WHAT TO WORK ON:
Copy the rows from the line with "state / province: Wisconsin" up to and including the last line, swapping "locality" for "site" and changing nothing else.

EXERCISE MATERIAL:

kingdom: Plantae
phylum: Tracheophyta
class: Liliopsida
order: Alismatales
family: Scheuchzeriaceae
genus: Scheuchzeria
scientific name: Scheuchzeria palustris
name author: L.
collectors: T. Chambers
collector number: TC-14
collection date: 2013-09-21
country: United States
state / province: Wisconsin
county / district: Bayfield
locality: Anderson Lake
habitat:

SOLVED PROBLEM:
state / province: Wisconsin
county / district: Bayfield
site: Anderson Lake
habitat:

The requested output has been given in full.